Good Friday: Compassion in Sorrow

I must confess that I have never found the image of the cross to be a compelling symbol. Not even an empty cross can disguise the ugliness of this implement of torture and execution. So, Good Friday’s use of the cross to summon up images of Jesus’ passion leave me cold. There’s more than enough horror and sorrow in the stories handed down to us without resorting to the instrument of Jesus’ execution. When I think back upon the executions of compassionate heroes like Mahatma Gandhi or Martin Luther King, I cannot imagine using the pistols with which they were shot to illustrate their compassion. The forces of Empire used crucifixion to terrorize people. Historians tell us that there would have been hundreds of corpses rotting on trees outside many of the conquered cities of the Empire. That the instrument used to inflict terror should have become the symbol of Jesus who embodied a Way of resisting persecution which refused to take up the sword is a bit like using a suicide vest as the symbol for United Nations Peacekeepers.

The symbol of the cross on Good Friday always reminds me of how I felt the very first time I visited Rome. I remember thinking how odd it was that a non-violent, revolutionary, peasant from Galilee should have inspired the creation of the fortress-like Vatican complex. I was doing the obligatory tour of St. Peter’s Basilica and I was beginning to believe that Rome held no treasures that I wanted to see, when out of the corner of my eye, tucked away to side of the main entrance, I caught a glimpse of a marble statue. At the time, I knew little or nothing about art and if the truth be told, I was growing weary of the endless cathedrals and museums, so it’s no wonder I missed the marble on my way into the Basilica.  There was something about the image that drew me in. I overheard one of the guides tell her group that the sculpture was created by Michelangelo when he was just 24 years old. At the time, I was barely 20 and I could not imagine the skill of the artist who was able to capture an image of everything I had ever imagined about the tragedy of Jesus’ death. 

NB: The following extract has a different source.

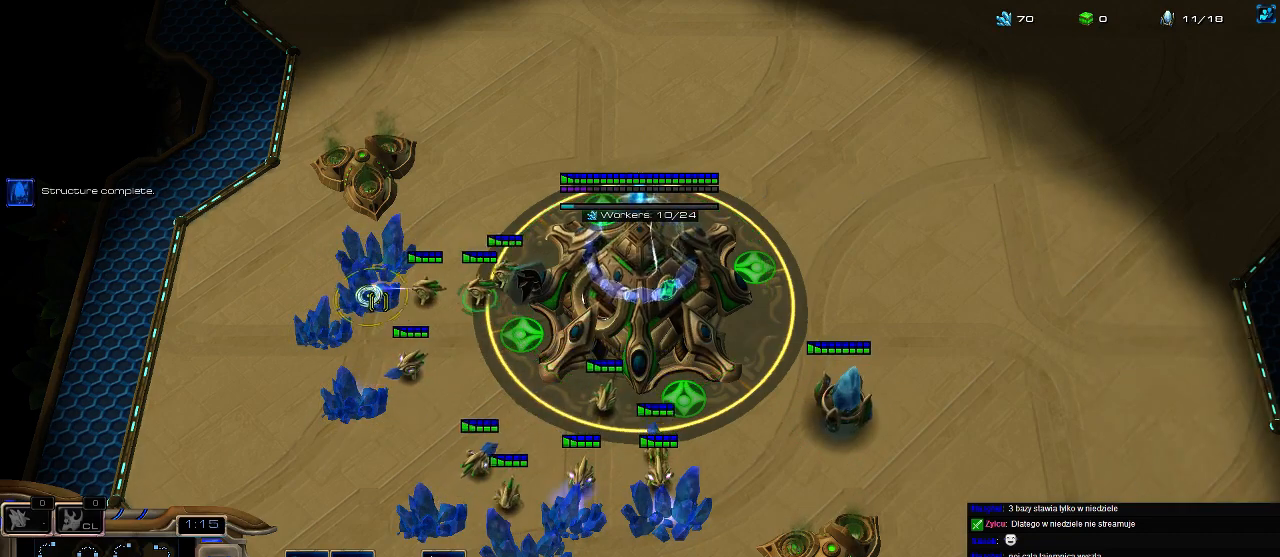
{"keys": [], "events": []}
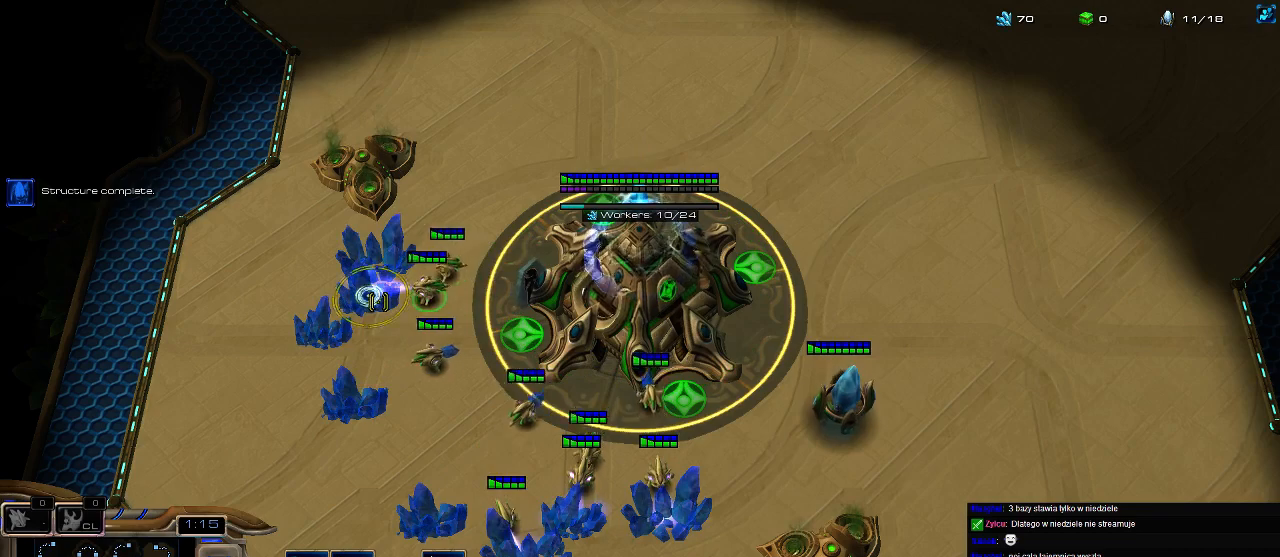
{"keys": [], "events": []}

The Pieta, somehow the English translation, The Pity, just doesn’t capture the passion which is depicted in Mary’s cradling of her tortured son. We’ve devalued the word pity. The word pity means, the feeling of sorrow and compassion caused by the suffering and misfortunes of others. The Pieta, The Pity, The Compassion, The Commiseration, The Condolence, The Sympathy these are all different ways of saying, the tender act or of sharing the pain of another. Compared to the coldness of the cross, The Pieta’s delicate portrayal of the death of Jesus inspires such compassion in me. The kind of compassion that I can well imagine oozed from Mary’s being as she tenderly held her son.

It is not easy to gaze upon The Pieta, there is nothing easy in that marble likeness of suffering. If you let it, The Pieta will reduce you to tears. Mary’s compassion was not easily given. It took courage to stand at the foot of the cross. It took courage to linger. It took courage to tend to the needs of her fallen child. The kind of compassion that our world needs now. It is not easy to see what is happening in the world. If we let it, it will reduce us to tears. Maybe we do need a cross to symbolize suffering. Maybe the true horror of Jesus something needs to be looked at for what it is, so that we can begin to summon up the courage we need to be LOVE in the world. 

On this Good Friday it is the compassion of a loving mother that gives me hope. When so many people are suffering and dying, it is the tender embrace of one human being of another that gives me hope. All over the world The Pieta is embodied in the compassion of health-care workers, who day after day, don inadequate protective gear to tend the sick and the dying. The passion of Jesus lives and moves and has being in everyone who summons up the compassion that lives in them to tend to the needs of others. On this particularly, dark Good Friday, when we long for the release which resurrection brings may we find hope in the compassion that lives and breathes in with through and beyond every, nurse, doctor, orderly, chaplain, cleaner, cook, first-responder, scientist, and physical-distancer. 

I can well imagine the tears Mary shed over Jesus; before and after his death. I can also imagine the tears that are being shed all over the world on this Good Friday. May the ONE who IS LOVE, continue to live, and breathe, in us, through us, and beyond us, so that together we can nurse our world back to health. Every Good Friday, I make a point of reminding people that Christ dies over and over and over again, each and every day.

Let us not forget that CHRIST rises over and over and over again, each and every day. In every act of compassion, LOVE is born again, and again, and again. May we always remember to look for those Pieta moments, for in those acts of compassion we can be assured that the darkness shall never overcome us. This too shall pass, and when it does, let it be said of us, that in us the passion of CHRIST lives and moves and has being. Now and always. But for now, let us keep watch and wait. Let us reach beyond our fear. Let us be the passion of CHIRST. Amen.